What you will do :: Extract, from the listing that follows, each line containing the word "temizlik".
* * * *
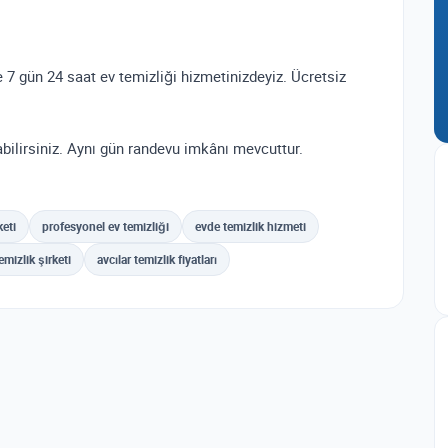
e 7 gün 24 saat ev temizliği hizmetinizdeyiz. Ücretsiz
bilirsiniz. Aynı gün randevu imkânı mevcuttur.
keti
profesyonel ev temizliği
evde temizlik hizmeti
emizlik şirketi
avcılar temizlik fiyatları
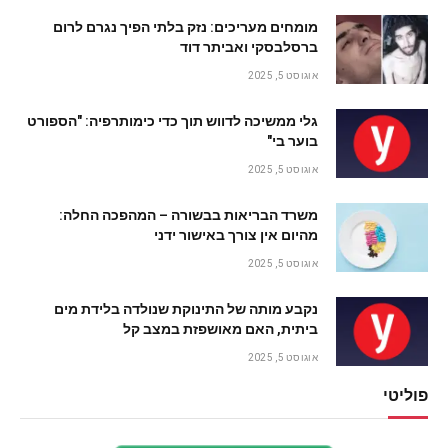
מומחים מעריכים: נזק בלתי הפיך נגרם לרום
ברסלבסקי ואביתר דוד
אוגוסט 5, 2025
גלי ממשיכה לדווש תוך כדי כימותרפיה: "הספורט
בוער בי"
אוגוסט 5, 2025
משרד הבריאות בבשורה – המהפכה החלה:
מהיום אין צורך באישור ידני
אוגוסט 5, 2025
נקבע מותה של התינוקת שנולדה בלידת מים
ביתית, האם מאושפזת במצב קל
אוגוסט 5, 2025
פוליטי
* * * *
Reply to the task ::
evde temizlik hizmeti
avcılar temizlik fiyatları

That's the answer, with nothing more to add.